4 Responses to “We can agenda it for you wholesale”

  1. Simon says:

    you can get some of the Irish times stories off the news section of eircom.net. A handy trick I picked up. But you don’t get the columns

  2. John says:

    Having read both the articles listed at the top I’m surprised at the level of aggression by professional journalists.

    A couple of items sprang to mind when considering why this might be so.

    Firstly is the assumption that all journalists are professional and excellent at their job. Certainly many are but a huge number aren’t. Is it a case of these lesser journalists looking around and discovering that they are being surpassed by so called citizen journalists?

    Good quality accurate unbiased journalism is hard work, requiring talented and dedicated individuals to consistently churn out story after story day after day. It’s a job. Some people are naturally talented at it, some get there through hard work. But it is a tough profession and as such it isn’t something most people could do.

    Bloggers have much more latitude in their scribbling. No deadlines, if they post a story today and don’t for another month, who cares. They (by and large) aren’t relying on blogging as their primary source of income. Their only editor is either themselves or their readership.
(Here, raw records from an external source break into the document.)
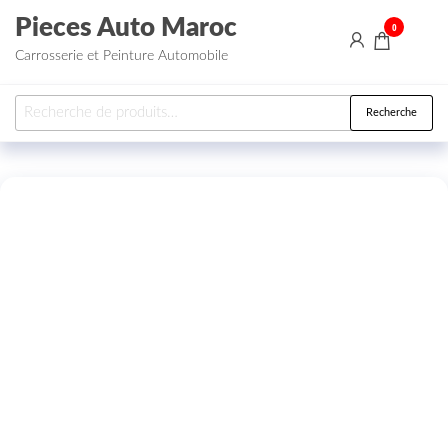
Aller au contenu
Pieces Auto Maroc
0
Carrosserie et Peinture Automobile
Recherche pour :
Recherche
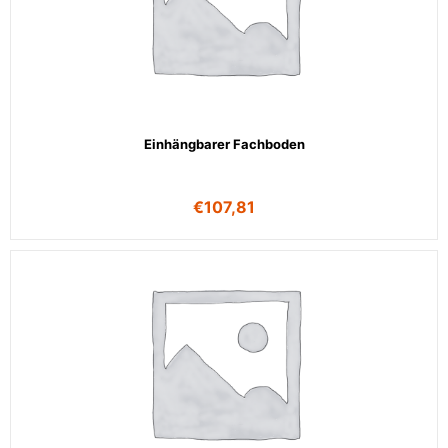
Einhängbarer Fachboden
€
107,81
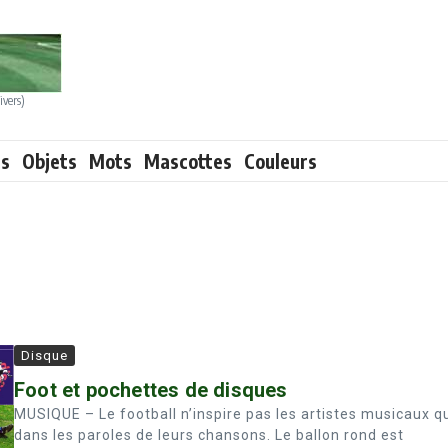
ivers)
ts
Objets
Mots
Mascottes
Couleurs
Disque
Foot et pochettes de disques
MUSIQUE – Le football n’inspire pas les artistes musicaux q
dans les paroles de leurs chansons. Le ballon rond est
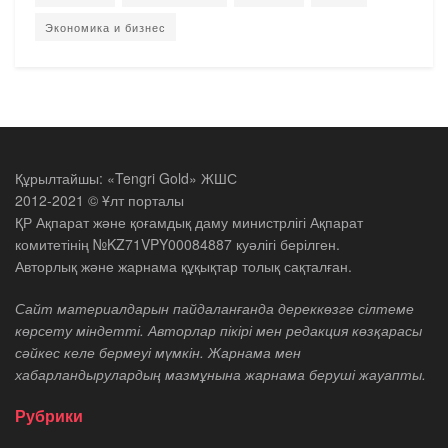
Экономика и бизнес
Құрылтайшы: «Tengri Gold» ЖШС
2012-2021 © Ұлт порталы
ҚР Ақпарат және қоғамдық даму министрлігі Ақпарат
комитетінің №KZ71VPY00084887 куәлігі берілген.
Авторлық және жарнама құқықтар толық сақталған.
Сайт материалдарын пайдаланғанда дереккөзге сілтеме
көрсету міндетті. Авторлар пікірі мен редакция көзқарасы
сәйкес келе бермеуі мүмкін. Жарнама мен
хабарландырулардың мазмұнына жарнама беруші жауапты.
Рубрики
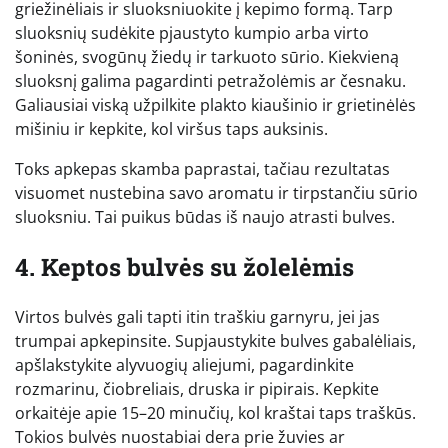
griežinėliais ir sluoksniuokite į kepimo formą. Tarp
sluoksnių sudėkite pjaustyto kumpio arba virto
šoninės, svogūnų žiedų ir tarkuoto sūrio. Kiekvieną
sluoksnį galima pagardinti petražolėmis ar česnaku.
Galiausiai viską užpilkite plakto kiaušinio ir grietinėlės
mišiniu ir kepkite, kol viršus taps auksinis.
Toks apkepas skamba paprastai, tačiau rezultatas
visuomet nustebina savo aromatu ir tirpstančiu sūrio
sluoksniu. Tai puikus būdas iš naujo atrasti bulves.
4. Keptos bulvės su žolelėmis
Virtos bulvės gali tapti itin traškiu garnyru, jei jas
trumpai apkepinsite. Supjaustykite bulves gabalėliais,
apšlakstykite alyvuogių aliejumi, pagardinkite
rozmarinu, čiobreliais, druska ir pipirais. Kepkite
orkaitėje apie 15–20 minučių, kol kraštai taps traškūs.
Tokios bulvės nuostabiai dera prie žuvies ar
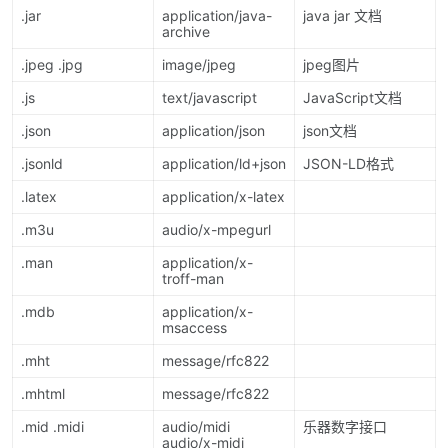
.jar
application/java-
java jar 文档
archive
.jpeg .jpg
image/jpeg
jpeg图片
.js
text/javascript
JavaScript文档
.json
application/json
json文档
.jsonld
application/ld+json
JSON-LD格式
.latex
application/x-latex
.m3u
audio/x-mpegurl
.man
application/x-
troff-man
.mdb
application/x-
msaccess
.mht
message/rfc822
.mhtml
message/rfc822
.mid .midi
audio/midi
乐器数字接口
audio/x-midi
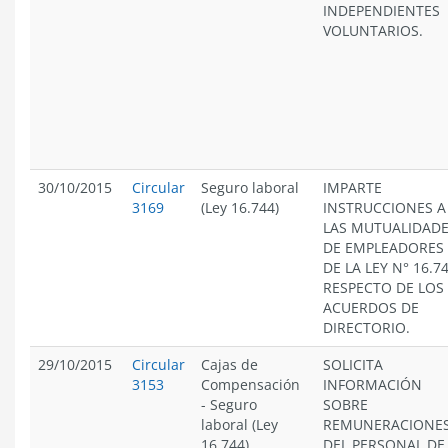
INDEPENDIENTES
VOLUNTARIOS.
30/10/2015
Circular
Seguro laboral
IMPARTE
3169
(Ley 16.744)
INSTRUCCIONES A
LAS MUTUALIDAD
DE EMPLEADORES
DE LA LEY N° 16.74
RESPECTO DE LOS
ACUERDOS DE
DIRECTORIO.
29/10/2015
Circular
Cajas de
SOLICITA
3153
Compensación
INFORMACIÓN
-
Seguro
SOBRE
laboral (Ley
REMUNERACIONE
16.744)
DEL PERSONAL DE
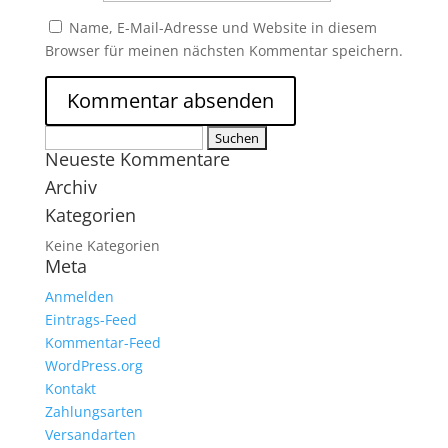
Name, E-Mail-Adresse und Website in diesem
Browser für meinen nächsten Kommentar speichern.
Suchen
Neueste Kommentare
nach:
Archiv
Kategorien
Keine Kategorien
Meta
Anmelden
Eintrags-Feed
Kommentar-Feed
WordPress.org
Kontakt
Zahlungsarten
Versandarten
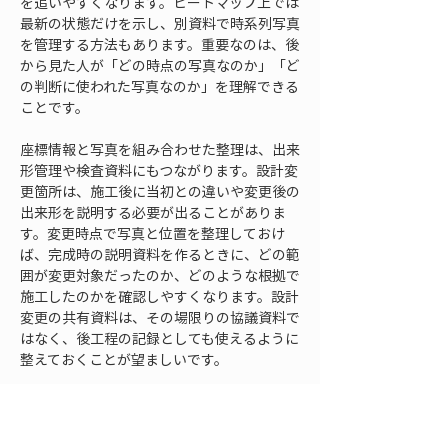
を追いやすくなります。ヒートマップ上では
最新の状態だけを示し、別資料で時系列写真
を管理する方法もあります。重要なのは、後
から見た人が「どの時点の写真なのか」「ど
の判断に使われた写真なのか」を理解できる
ことです。
座標情報と写真を組み合わせた整理は、出来
形管理や検査資料にもつながります。設計変
更箇所は、施工後に当初との違いや変更後の
出来形を説明する必要が出ることがありま
す。変更時点で写真と位置を整理しておけ
ば、完成時の説明資料を作るときに、どの範
囲が変更対象だったのか、どのような根拠で
施工したのかを確認しやすくなります。設計
変更の共有資料は、その場限りの協議資料で
はなく、後工程の記録としても使えるように
整えておくことが望ましいです。
土木ヒートマップに写真と座標情報を組み合
わせると、色分けされた変更箇所が現地の実
感と結びつきます。図面上の差分、現場の状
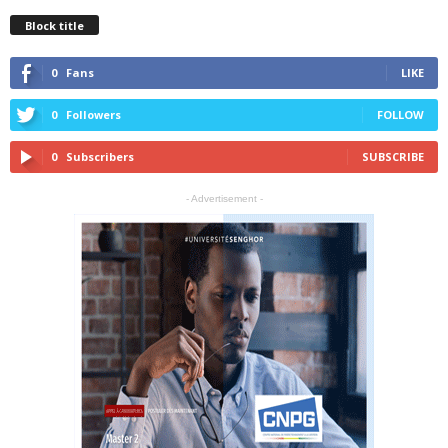
Block title
0
Fans
LIKE
0
Followers
FOLLOW
0
Subscribers
SUBSCRIBE
- Advertisement -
    This is the equivalent of me complaining about users being able to fix their own machines and networks because MS has made life easier for the average punter. Boo Hoo. More of it I say. Let me get on with doing the really heavy work while users attend to the niggly stuff. Journalist could use this as an opportunity to get away from the folksy pieces, human interest pieces and get stuck into bigger wider issues.

    Or is that the problem? That some journalists can only do fluff pieces, and the thought of doing bigger deeper analysis is frightening some people in the industry?

    John

  3. Curly K says:

    Lovely piece Damien, certainly adds substance to the debate. But I agree with you, you’d think the journalist vs blogger debate should be well over already.

  4. Julian says:

    Interesting from our perspective in the not-for-investment wine business. Because views on wine are so subjective and so much to do with the people involved, from grower to drinker, preaching from on high has never been the right approach. I think most wine drinkers want word of mouth recommendations from people who appear to share their tastes in things generally, whether journalists or friends. It’s much easier to gain that broad empathy through the discursiveness of a blog, probably the fluffier the better if we’re going to help dissolve the wineknowledgefear and get folk to trust their own judgement.